I doubt this regional variation is from differences in medical issues of the patients. I suspect these differences are due to physician prescribing practices. I could be wrong. The study authors didn’t elaborate on this data. Maybe doctors in the South are getting it right, and doctors in other areas are undertreating pain. However, many southern states have high opioid use disorder rates, and high opioid overdose death rates. And relative to the entire world, the U.S. takes more than its share of opioid medications, as shown in the graph at the beginning of this blog.
Of course, this study doesn’t show cause and effect, just an association. Longer initial opioid prescriptions are associated with continuation of opioid prescriptions for more than a year; however, perhaps the conditions being treated in that group of patients were more severe.
This study looked to see if there was an association between which opioid was prescribed and the risk of long-term opioid use. Patients given prescriptions of long-acting opioids were more likely to have long-term use. That’s no unexpected, but the second most likely medication to be associated with long term use was tramadol.
Tramadol is still mistaken thought by many physicians to be a benign pain medication, unlikely to cause physical dependence or substance use disorder. But in this study, more than 64% of patients who were started on tramadol were still taking some sort of opioid one year later.
As an aside, I’ve seen a fair number of patients present for treatment of their opioid use disorder who used tramadol, usually with other opioids. And some of the worst withdrawals I’ve seen have been with tramadol, with high fevers along with other more typical opioid withdrawal symptoms.
This study’s authors recommended limiting the initial opioid prescription to less than seven days when possible, to reduce the risk of continued opioid prescription and use. Since their data found that a second opioid prescription roughly doubled the patient’s risk of being on opioids for more than a year, the authors also recommended serious consideration of the second prescription.
This study makes intuitive sense. It showed that the longer the number of days of the initial prescription, the greater than risk of the patient still being on opioids one year later.
But what surprised me was the degree of increased risk, even with only a second prescription, and even with only more than seven days prescribed.
Readers may ask, what’s the big deal about being on opioids for more than one year?
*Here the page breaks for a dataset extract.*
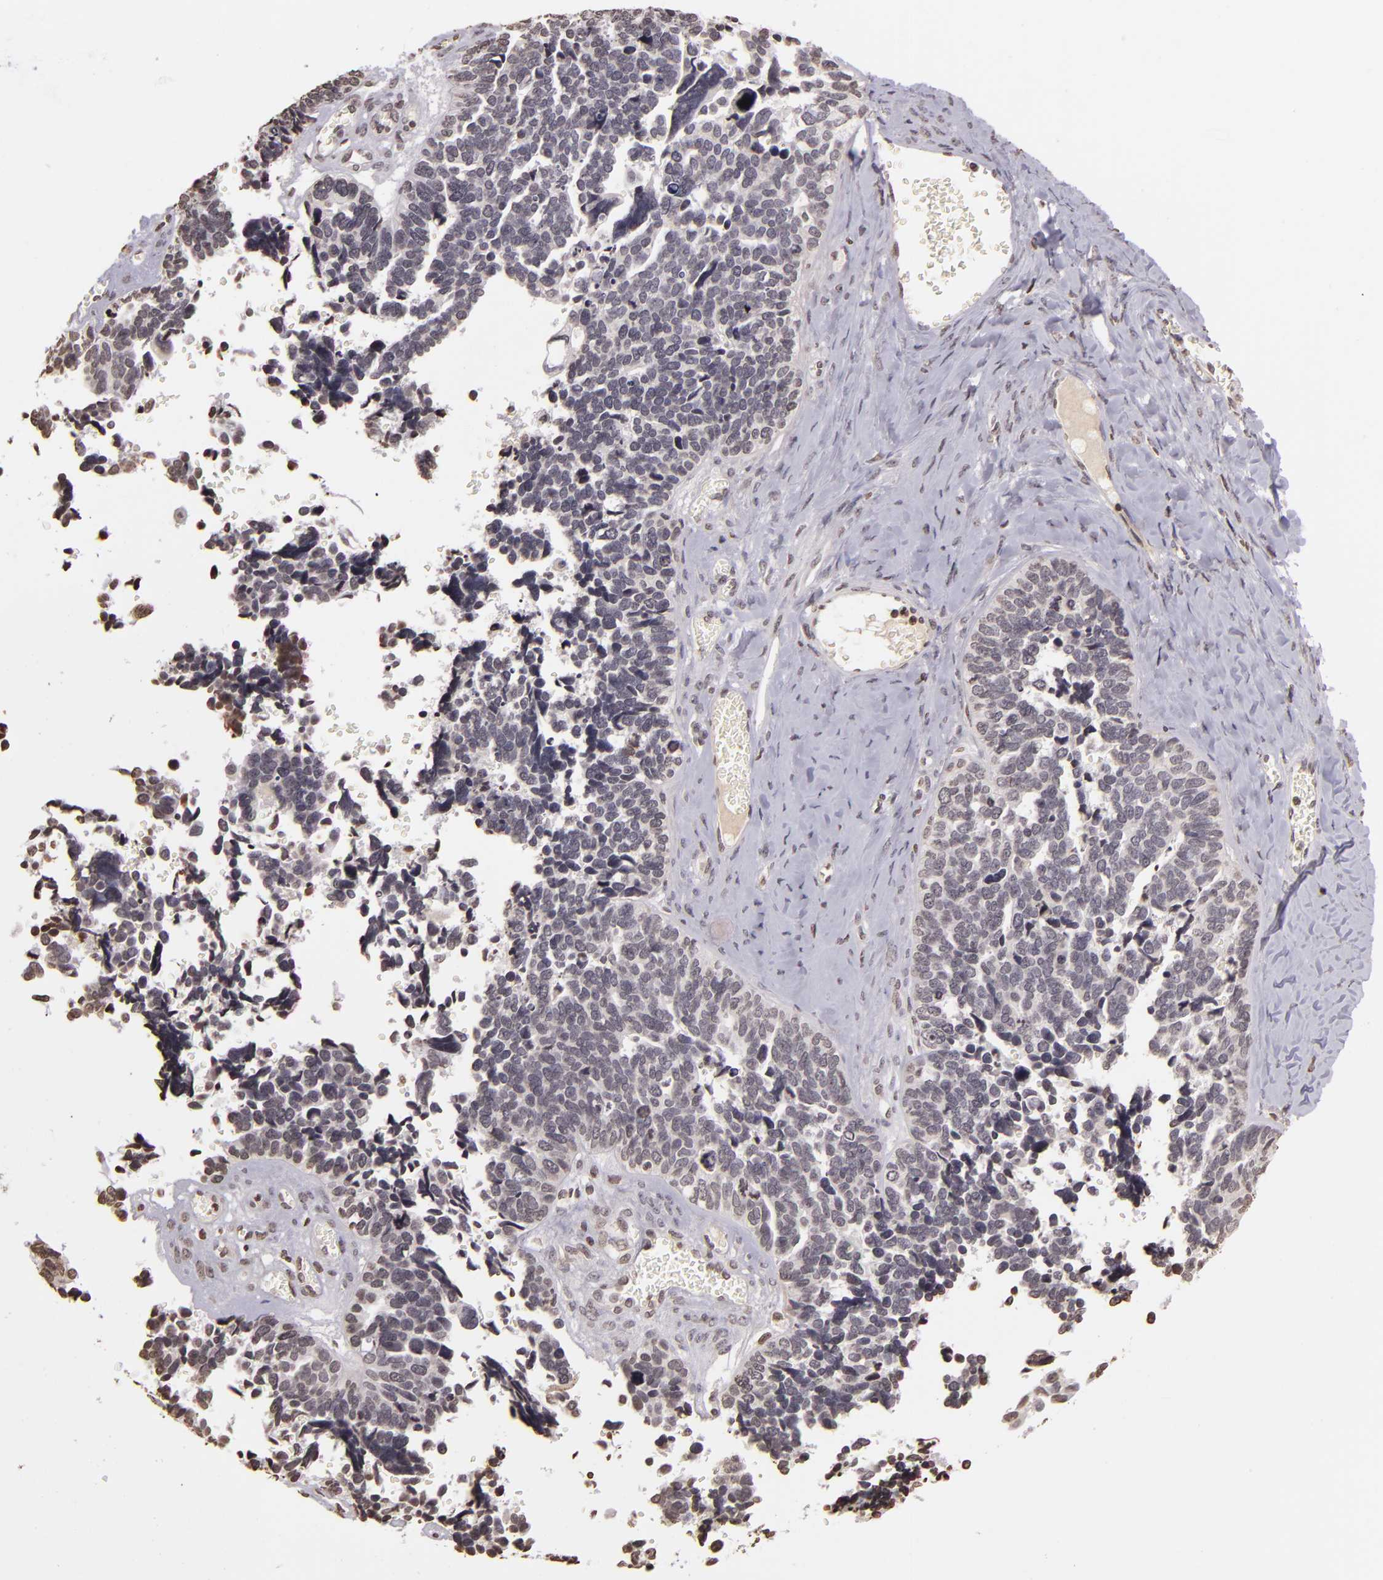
{"staining": {"intensity": "negative", "quantity": "none", "location": "none"}, "tissue": "ovarian cancer", "cell_type": "Tumor cells", "image_type": "cancer", "snomed": [{"axis": "morphology", "description": "Cystadenocarcinoma, serous, NOS"}, {"axis": "topography", "description": "Ovary"}], "caption": "Immunohistochemistry image of neoplastic tissue: human ovarian serous cystadenocarcinoma stained with DAB (3,3'-diaminobenzidine) demonstrates no significant protein expression in tumor cells.", "gene": "THRB", "patient": {"sex": "female", "age": 77}}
That doesn’t necessarily mean the patient has opioid use disorder. That is correct, and this study isn’t saying these patients who became chronic users of opioid pain medication developed opioid use disorder.
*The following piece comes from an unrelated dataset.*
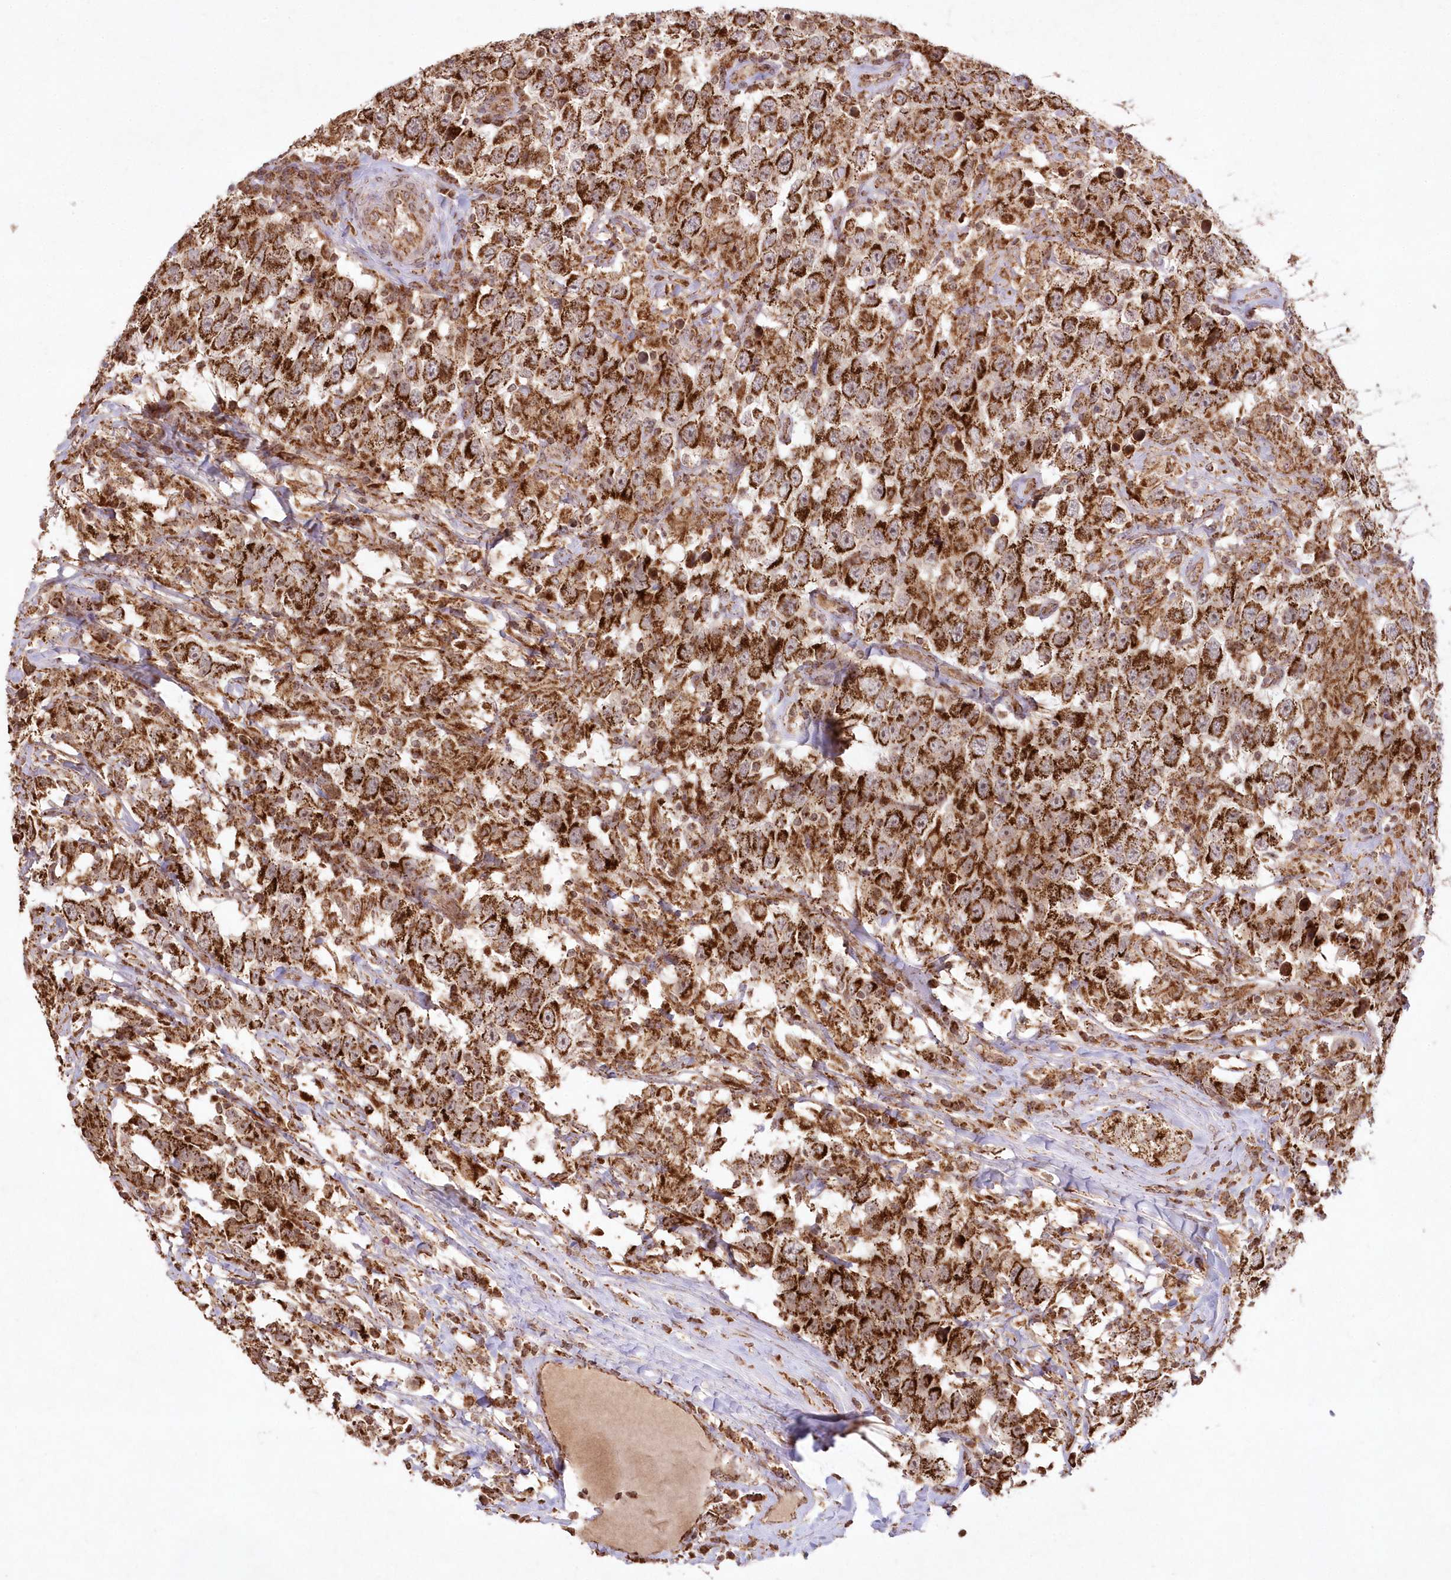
{"staining": {"intensity": "strong", "quantity": ">75%", "location": "cytoplasmic/membranous"}, "tissue": "testis cancer", "cell_type": "Tumor cells", "image_type": "cancer", "snomed": [{"axis": "morphology", "description": "Seminoma, NOS"}, {"axis": "topography", "description": "Testis"}], "caption": "Protein staining of seminoma (testis) tissue shows strong cytoplasmic/membranous expression in approximately >75% of tumor cells. The staining was performed using DAB (3,3'-diaminobenzidine), with brown indicating positive protein expression. Nuclei are stained blue with hematoxylin.", "gene": "LRPPRC", "patient": {"sex": "male", "age": 41}}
However, as the authors say in their summary, previous research does show an increased risk for harm in patients on long-term opioid therapy.
In view of our current opioid overdose death problem, it would seem prudent to limit risk to patients. We can use this information, and be cautious about prescribing more than seven days of opioids. We (physicians) should carefully consider whether to give second opioid prescriptions, and be more cautious about prescribing tramadol and long-acting opioids.